The white wolf collapsed mid-snarl, their legs buckling before the shift completed. Silver caught them as fur became skin, their body slick with blood that hadn't stopped flowing. The wound in their side gaped wider now, dark and wet. The doppelgänger laughed and stepped back through the archway, its work done. It didn't need to fight them. The white wolf was already dying. Silver lifted them again, their breathing shallow against his chest, and carried them past the clearing's edge to a structure he'd avoided for years — a small workshop den built against the forest's border, its wood rotted and strange, neon-green moss crawling up the walls like it didn't belong in this world. Inside, the air smelled wrong, chemical and old, but the floor was dry and the roof still held. He laid the white wolf down on bare planks and pressed his hand against the wound, knowing it wouldn't be enough.
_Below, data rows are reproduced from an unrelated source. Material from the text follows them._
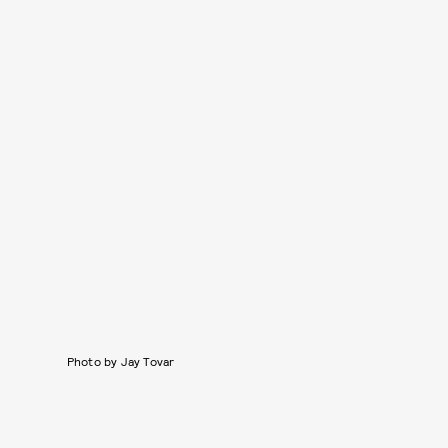
Photo by Jay Tovar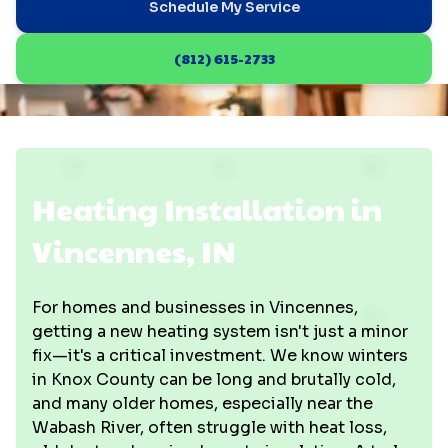
Schedule My Service
(812) 615-2733
Heating Installation in
Vincennes, IN
For homes and businesses in Vincennes,
getting a new heating system isn't just a minor
fix—it's a critical investment. We know winters
in Knox County can be long and brutally cold,
and many older homes, especially near the
Wabash River, often struggle with heat loss,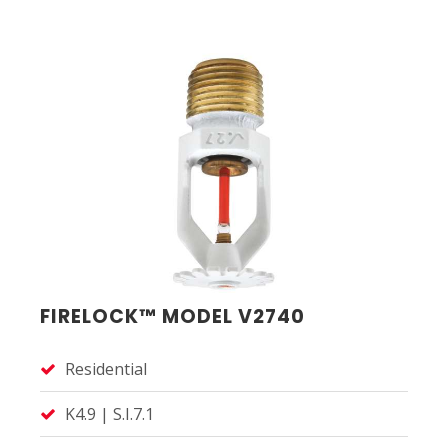
FIRELOCK™ MODEL V2740
Residential
K4.9 | S.I.7.1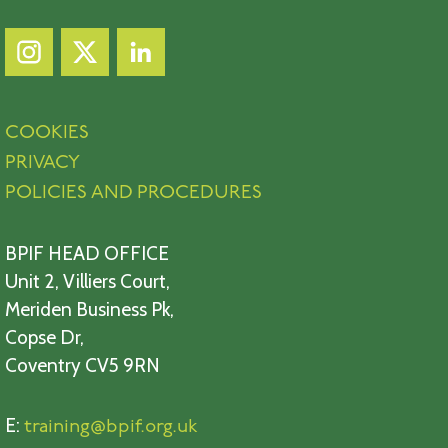
COOKIES
PRIVACY
POLICIES AND PROCEDURES
BPIF HEAD OFFICE
Unit 2, Villiers Court,
Meriden Business Pk,
Copse Dr,
Coventry CV5 9RN
E:
training@bpif.org.uk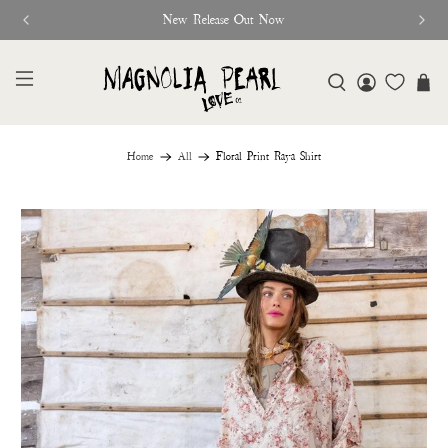
New Release Out Now
Home
All
Floral Print Raya Shirt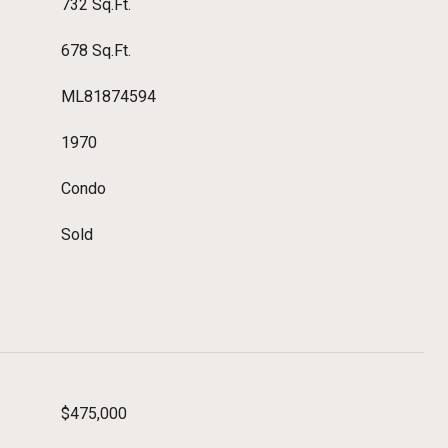
732 Sq.Ft.
678 Sq.Ft.
ML81874594
1970
Condo
Sold
$475,000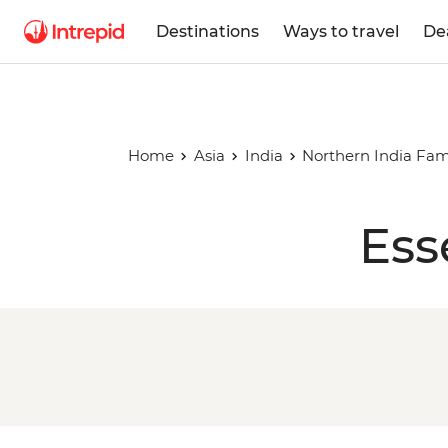
Destinations
Ways to travel
De
Home
Asia
India
Northern India Fam
Ess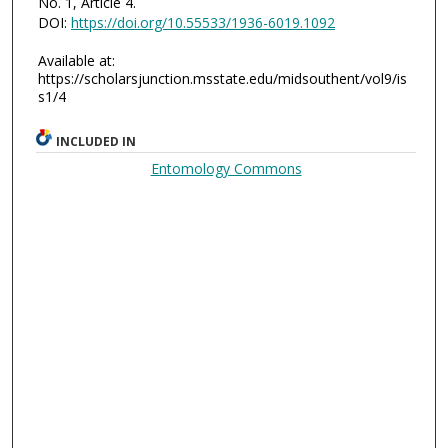
No. 1, Article 4.
DOI:
https://doi.org/10.55533/1936-6019.1092
Available at:
https://scholarsjunction.msstate.edu/midsouthent/vol9/is
s1/4
INCLUDED IN
Entomology Commons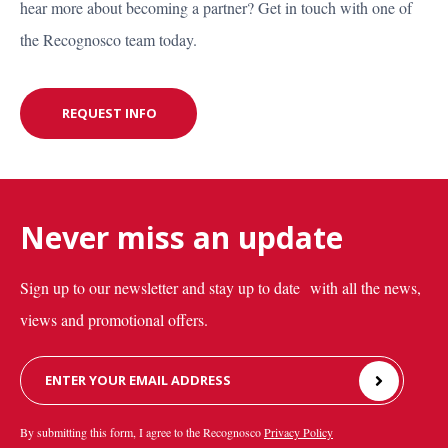
hear more about becoming a partner? Get in touch with one of
CONTACT US
the Recognosco team today.
REQUEST INFO
REQUEST INFO
Never miss an update
Sign up to our newsletter and stay up to date with all the news,
views and promotional offers.
Leave
this
field
By submitting this form, I agree to the Recognosco
Privacy Policy
blank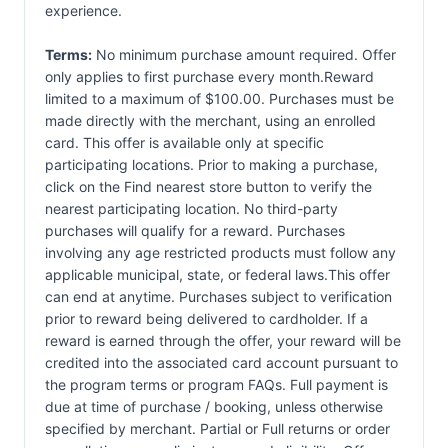
experience.
Terms:
No minimum purchase amount required. Offer
only applies to first purchase every month.Reward
limited to a maximum of $100.00. Purchases must be
made directly with the merchant, using an enrolled
card. This offer is available only at specific
participating locations. Prior to making a purchase,
click on the Find nearest store button to verify the
nearest participating location. No third-party
purchases will qualify for a reward. Purchases
involving any age restricted products must follow any
applicable municipal, state, or federal laws.This offer
can end at anytime. Purchases subject to verification
prior to reward being delivered to cardholder. If a
reward is earned through the offer, your reward will be
credited into the associated card account pursuant to
the program terms or program FAQs. Full payment is
due at time of purchase / booking, unless otherwise
specified by merchant. Partial or Full returns or order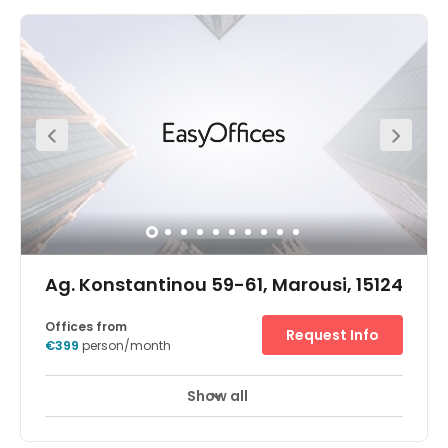
Ag. Konstantinou 59-61, Marousi, 15124
Offices from
Request Info
€399
person/month
Show all
24 hour CCTV monitoring
Elevator
+ 13 more
A glass-fronted entrance provides a welcoming first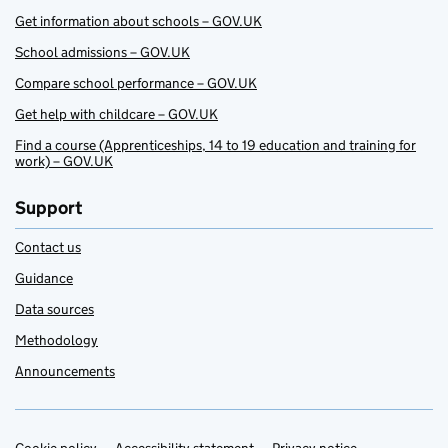
Get information about schools – GOV.UK
School admissions – GOV.UK
Compare school performance – GOV.UK
Get help with childcare – GOV.UK
Find a course (Apprenticeships, 14 to 19 education and training for
work) – GOV.UK
Support
Contact us
Guidance
Data sources
Methodology
Announcements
The white wolf's eyes opened, one gold and one blue, and their hand found his wrist. "You should go," they whispered. "It'll come back for me. You don't need to—" Silver cut them off. "I'm staying." The words came out flat, certain. The white wolf stared at him, and something shifted in their expression, a door opening that had been closed as long as his own. They reached up, fingers brushing his jaw, and Silver didn't pull away. Outside, he could hear movement in the trees, something circling. But inside this rotting den with its strange glow, he'd made his choice. He left the white wolf long enough to build a cairn at the threshold — bleached bones from old kills, stacked carefully to mark what this place meant now. A boundary he wouldn't cross back over. When he returned, he found a book on the workshop's shelf, its cover swirling black and green with symbols he couldn't read. He set it beside the white wolf like an offering, something to prove he'd looked for answers even when there weren't any.
The white wolf didn't ask him to leave again. They closed their eyes and let Silver keep pressure on the wound, their breathing evening out just enough to last through the night. Silver watched the doorway, the cairn visible in the moonlight, and felt the space inside his chest crack wider. He'd chosen to stay when leaving would have been safer. He'd stayed for someone who might not survive to return it. And somehow, that mattered more than any promise of forever. The white wolf's hand tightened on his wrist once before going slack, and Silver understood what he'd been missing all along. Staying wasn't about what you got back. It was about what you refused to walk away from, even when the cost was everything.